Several years ago, I saw an exhibition called ‘Codebreaker’ in the Science Museum in London and it was on the life of Alan Turing. 
 
I didn’t know that much about him, but I was greatly moved by how his incredible accomplishments and contributions to society and science were shadowed by societal discrimination at the time. We can’t take back what was done to Alan Turing in what were very different social and legal circumstances, but we can continue to shine a light on individuals, as a tiny gesture to celebrate these achievements and acknowledge the ground-breaking contributions that were made to our society.
 
“We can only see a short distance ahead, but we can see plenty there that needs to be done.” (Alan Turing quote from in his paper ‘Computing Machinery and Intelligence’ in 1950).

 Alan Turing was a mathematician and cryptologist who is often considered to be the pioneer of theoretical computer science and artificial intelligence.  In primary and secondary schools, he was frequently called a ‘genius’ by his teachers.  Later he went on to study at King's College, University of Cambridge graduating in 1934 with a first-class honour’s degree in mathematics.  After Cambridge he continued his studies at Princeton University, New Jersey, obtaining his Ph.D. in 1938. During his time here, he developed the notion of a ‘universal computing machine’ which could solve complex calculations. This would become known as the Turing machine, which foreshadowed the digital computer.

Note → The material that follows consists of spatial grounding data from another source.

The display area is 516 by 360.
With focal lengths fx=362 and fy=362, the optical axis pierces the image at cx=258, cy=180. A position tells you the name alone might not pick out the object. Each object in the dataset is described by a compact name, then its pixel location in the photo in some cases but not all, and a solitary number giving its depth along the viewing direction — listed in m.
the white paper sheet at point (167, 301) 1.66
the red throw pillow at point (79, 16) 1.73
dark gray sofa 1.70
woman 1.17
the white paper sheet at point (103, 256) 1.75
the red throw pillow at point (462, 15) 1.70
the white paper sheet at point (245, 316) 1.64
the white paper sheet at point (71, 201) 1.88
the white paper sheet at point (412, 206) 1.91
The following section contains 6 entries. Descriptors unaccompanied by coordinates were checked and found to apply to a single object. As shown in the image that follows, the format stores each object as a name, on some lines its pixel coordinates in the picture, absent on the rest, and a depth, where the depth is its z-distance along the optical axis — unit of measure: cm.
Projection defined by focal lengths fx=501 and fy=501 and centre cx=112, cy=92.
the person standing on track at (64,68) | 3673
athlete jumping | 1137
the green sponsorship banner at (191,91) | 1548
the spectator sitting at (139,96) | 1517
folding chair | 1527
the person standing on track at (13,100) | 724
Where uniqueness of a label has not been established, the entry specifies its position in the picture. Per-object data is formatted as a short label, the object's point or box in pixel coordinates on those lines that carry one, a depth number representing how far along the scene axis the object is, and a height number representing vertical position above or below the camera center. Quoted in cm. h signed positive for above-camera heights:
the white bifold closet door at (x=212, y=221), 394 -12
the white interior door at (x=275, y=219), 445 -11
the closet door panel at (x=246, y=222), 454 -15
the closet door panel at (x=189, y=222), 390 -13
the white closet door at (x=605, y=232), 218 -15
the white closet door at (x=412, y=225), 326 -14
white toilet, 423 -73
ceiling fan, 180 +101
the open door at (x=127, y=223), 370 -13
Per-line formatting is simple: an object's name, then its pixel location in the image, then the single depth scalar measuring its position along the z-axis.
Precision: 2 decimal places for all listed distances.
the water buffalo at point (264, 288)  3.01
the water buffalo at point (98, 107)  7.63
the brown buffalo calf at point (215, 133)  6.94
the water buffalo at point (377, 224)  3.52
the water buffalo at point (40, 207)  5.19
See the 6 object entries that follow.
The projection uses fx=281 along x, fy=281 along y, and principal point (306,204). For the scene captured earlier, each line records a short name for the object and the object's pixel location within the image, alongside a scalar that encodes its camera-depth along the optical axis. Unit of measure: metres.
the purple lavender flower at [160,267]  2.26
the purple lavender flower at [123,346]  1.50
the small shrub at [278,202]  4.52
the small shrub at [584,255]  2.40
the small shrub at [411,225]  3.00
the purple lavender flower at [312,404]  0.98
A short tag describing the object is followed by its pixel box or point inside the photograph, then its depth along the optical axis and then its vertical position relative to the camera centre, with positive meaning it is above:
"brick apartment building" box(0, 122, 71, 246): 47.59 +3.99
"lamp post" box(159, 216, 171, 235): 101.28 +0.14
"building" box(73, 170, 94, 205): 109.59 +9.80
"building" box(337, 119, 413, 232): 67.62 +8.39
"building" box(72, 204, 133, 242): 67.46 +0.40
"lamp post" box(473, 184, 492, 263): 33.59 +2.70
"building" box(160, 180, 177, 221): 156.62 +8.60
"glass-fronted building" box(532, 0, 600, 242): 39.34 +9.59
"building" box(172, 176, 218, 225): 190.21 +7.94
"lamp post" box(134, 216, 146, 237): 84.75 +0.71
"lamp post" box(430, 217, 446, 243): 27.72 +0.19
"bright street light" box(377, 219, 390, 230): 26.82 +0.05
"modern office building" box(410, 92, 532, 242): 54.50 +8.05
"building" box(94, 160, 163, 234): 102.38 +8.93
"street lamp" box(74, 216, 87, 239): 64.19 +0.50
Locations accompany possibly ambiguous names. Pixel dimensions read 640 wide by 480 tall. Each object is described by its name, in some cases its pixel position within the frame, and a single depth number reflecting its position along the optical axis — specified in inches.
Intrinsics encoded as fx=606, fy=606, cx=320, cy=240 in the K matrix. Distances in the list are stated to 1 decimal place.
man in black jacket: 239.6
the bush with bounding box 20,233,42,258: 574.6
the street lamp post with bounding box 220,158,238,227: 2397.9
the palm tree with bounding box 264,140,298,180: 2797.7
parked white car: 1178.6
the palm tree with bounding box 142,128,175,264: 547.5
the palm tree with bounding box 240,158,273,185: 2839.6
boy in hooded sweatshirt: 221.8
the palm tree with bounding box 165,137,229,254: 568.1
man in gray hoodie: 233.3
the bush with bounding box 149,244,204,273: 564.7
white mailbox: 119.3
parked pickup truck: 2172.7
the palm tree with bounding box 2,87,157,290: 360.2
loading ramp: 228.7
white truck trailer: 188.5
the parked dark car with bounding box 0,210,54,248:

Image source: https://www.britannica.com/biography/Alan-Turing

 
In 1939, Turing was asked to join the Government Codes and Cypher School, a British code-breaking organisation (now GCHQ), which was moved to Bletchley Park when war was declared on 3 September. Turing’s most famous achievement at Bletchley was cracking the ‘Enigma’ code. The Enigma was an enciphering machine used by the German armed forces to send messages securely. Together with fellow code-breaker Gordon Welchman, Turing developed the Bombe, a machine based on an earlier Polish design, which from late 1940 was decoding all messages sent by the Enigma machines.
 
Turing’s life was tragically affected by the societal norms of his time: despite the part he played in ensuring the safety of the nation and how that contributed to saving countless lives, he was considered a ‘security risk’ because of his sexuality and was harassed by police surveillance up until his untimely death, by suicide,  in 1954.
 
It was only after his death that Turing’s work came fully to light. His impact on computer science is commemorated in the annual ‘Turing Award’ – the highest accolade in the industry. Meanwhile, his code-breaking operations at Bletchley Park are credited with shortening the war by as much as two years– saving countless lives in the process.
 
In 2015 a new national centre for research in data science and AI, The Alan Turing Institute, was created in his name.

An apology was issued to Turing in 2009 by the British Government:
 
“On behalf of . . . all those who live freely thanks to Alan’s work, we’re sorry, you deserved so much better.”